Division of Haematology/Oncology, The Hospital for Sick Children, Toronto, ON, Canada.
Support Care Cancer. 2012 Oct;20(10):2295-304. doi: 10.1007/s00520-011-1333-3. Epub 2011 Dec 6.
Carbapenems represent a broad-spectrum alternative to anti-pseudomonal penicillin (APP) combination or single-agent therapy for the management of pediatric febrile neutropenia (FN). Our primary objective was to describe the risk of treatment failure in children treated with an APP or carbapenem as initial empiric treatment for FN. Our secondary objective was to compare outcomes of APP versus carbapenem therapy in this population.

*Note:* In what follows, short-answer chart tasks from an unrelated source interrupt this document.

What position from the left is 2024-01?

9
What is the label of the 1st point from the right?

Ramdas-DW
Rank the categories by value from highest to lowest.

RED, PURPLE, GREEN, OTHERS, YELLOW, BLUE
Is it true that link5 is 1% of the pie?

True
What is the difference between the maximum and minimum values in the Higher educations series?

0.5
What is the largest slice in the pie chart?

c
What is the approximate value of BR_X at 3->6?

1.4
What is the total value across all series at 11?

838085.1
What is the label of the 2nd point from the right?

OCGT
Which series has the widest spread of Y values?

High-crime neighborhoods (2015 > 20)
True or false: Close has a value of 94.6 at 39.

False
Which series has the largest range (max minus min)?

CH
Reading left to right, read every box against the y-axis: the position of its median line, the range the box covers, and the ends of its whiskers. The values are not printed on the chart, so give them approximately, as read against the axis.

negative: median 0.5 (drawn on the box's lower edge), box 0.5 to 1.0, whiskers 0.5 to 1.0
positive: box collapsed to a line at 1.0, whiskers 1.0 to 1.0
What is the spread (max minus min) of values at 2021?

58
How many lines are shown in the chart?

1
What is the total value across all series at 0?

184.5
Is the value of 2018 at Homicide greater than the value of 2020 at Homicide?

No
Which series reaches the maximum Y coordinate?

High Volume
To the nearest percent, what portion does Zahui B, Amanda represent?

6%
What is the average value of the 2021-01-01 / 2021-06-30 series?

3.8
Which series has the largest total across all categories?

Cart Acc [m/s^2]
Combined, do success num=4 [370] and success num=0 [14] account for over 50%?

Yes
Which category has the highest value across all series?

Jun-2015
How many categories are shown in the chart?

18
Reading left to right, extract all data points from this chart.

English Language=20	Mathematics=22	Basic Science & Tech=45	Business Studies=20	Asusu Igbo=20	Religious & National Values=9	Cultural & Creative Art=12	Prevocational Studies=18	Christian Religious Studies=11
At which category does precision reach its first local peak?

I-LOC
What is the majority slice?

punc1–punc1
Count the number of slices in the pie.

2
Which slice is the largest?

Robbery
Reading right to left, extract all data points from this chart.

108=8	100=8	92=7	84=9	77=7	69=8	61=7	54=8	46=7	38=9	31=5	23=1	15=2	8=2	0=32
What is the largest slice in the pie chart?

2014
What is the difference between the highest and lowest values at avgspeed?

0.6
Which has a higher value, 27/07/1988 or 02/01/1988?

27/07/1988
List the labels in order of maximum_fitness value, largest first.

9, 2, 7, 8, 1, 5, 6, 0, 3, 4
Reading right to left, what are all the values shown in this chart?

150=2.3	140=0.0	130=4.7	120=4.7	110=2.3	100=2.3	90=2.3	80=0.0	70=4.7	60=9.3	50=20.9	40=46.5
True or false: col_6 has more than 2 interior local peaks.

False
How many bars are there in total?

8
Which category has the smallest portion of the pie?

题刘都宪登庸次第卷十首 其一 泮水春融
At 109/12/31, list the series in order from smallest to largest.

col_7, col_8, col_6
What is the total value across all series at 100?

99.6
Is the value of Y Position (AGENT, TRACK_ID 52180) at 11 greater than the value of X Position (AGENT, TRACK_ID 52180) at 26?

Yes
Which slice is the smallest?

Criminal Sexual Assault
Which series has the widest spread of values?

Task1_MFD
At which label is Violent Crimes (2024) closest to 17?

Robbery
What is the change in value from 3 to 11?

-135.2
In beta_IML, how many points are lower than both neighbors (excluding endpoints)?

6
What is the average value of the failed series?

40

An electronic search of Ovid Medline, EMBASE, and the Cochrane Central Register of Controlled Trials was performed. We limited studies to prospective pediatric trials of FN in which at least one treatment arm consisted of an APP (with or without an aminoglycoside) or a carbapenem.
Of 7,281 articles reviewed, 27 studies comprising 30 treatment regimens were included for meta-analysis. Treatment failure, including antibiotic modification, occurred in 41% (95% confidence interval (CI) 32-50%), 34% (95% CI 27-41%), and 35% (95% CI 24-45%) of patients treated with APP-aminoglycoside, APP monotherapy, and carbapenem monotherapy regimens, respectively. There was no significant difference in treatment failure including antibiotic modification, infection-related mortality, or adverse events when comparing either APP regimen with carbapenem monotherapy. Although a limited number of studies were available, when stratified by FN risk group, no differences were seen in any outcome.
Our meta-analysis suggests that APP-aminoglycoside, APP monotherapy, and carbapenem monotherapy are all efficacious therapeutic options for the empiric management of pediatric FN.
碳青霉烯类抗生素是治疗儿童发热性中性粒细胞减少症(FN)的抗假单胞菌青霉素(APP)联合或单药治疗的广谱替代药物。我们的主要目的是描述使用 APP 或碳青霉烯类抗生素作为 FN 初始经验性治疗的儿童治疗失败的风险。我们的次要目标是比较该人群中 APP 与碳青霉烯类抗生素治疗的结果。
对 Ovid Medline、EMBASE 和 Cochrane 对照试验中心注册库进行电子检索。我们将研究限制为至少有一个治疗组包含 APP(含或不含氨基糖苷类药物)或碳青霉烯类抗生素的前瞻性儿科 FN 试验。
在回顾的 7281 篇文章中,有 27 项研究共 30 种治疗方案纳入荟萃分析。分别接受 APP-氨基糖苷类、APP 单药和碳青霉烯类单药治疗的患者中,治疗失败(包括抗生素调整)的发生率为 41%(95%置信区间 [CI] 32-50%)、34%(95% CI 27-41%)和 35%(95% CI 24-45%)。比较任何 APP 方案与碳青霉烯类单药治疗时,在治疗失败(包括抗生素调整)、感染相关死亡率或不良事件方面均无显著差异。尽管可获得的研究数量有限,但按 FN 风险组分层时,在任何结局上均未见差异。
我们的荟萃分析表明,APP-氨基糖苷类、APP 单药和碳青霉烯类单药都是治疗儿童 FN 的有效经验性治疗选择。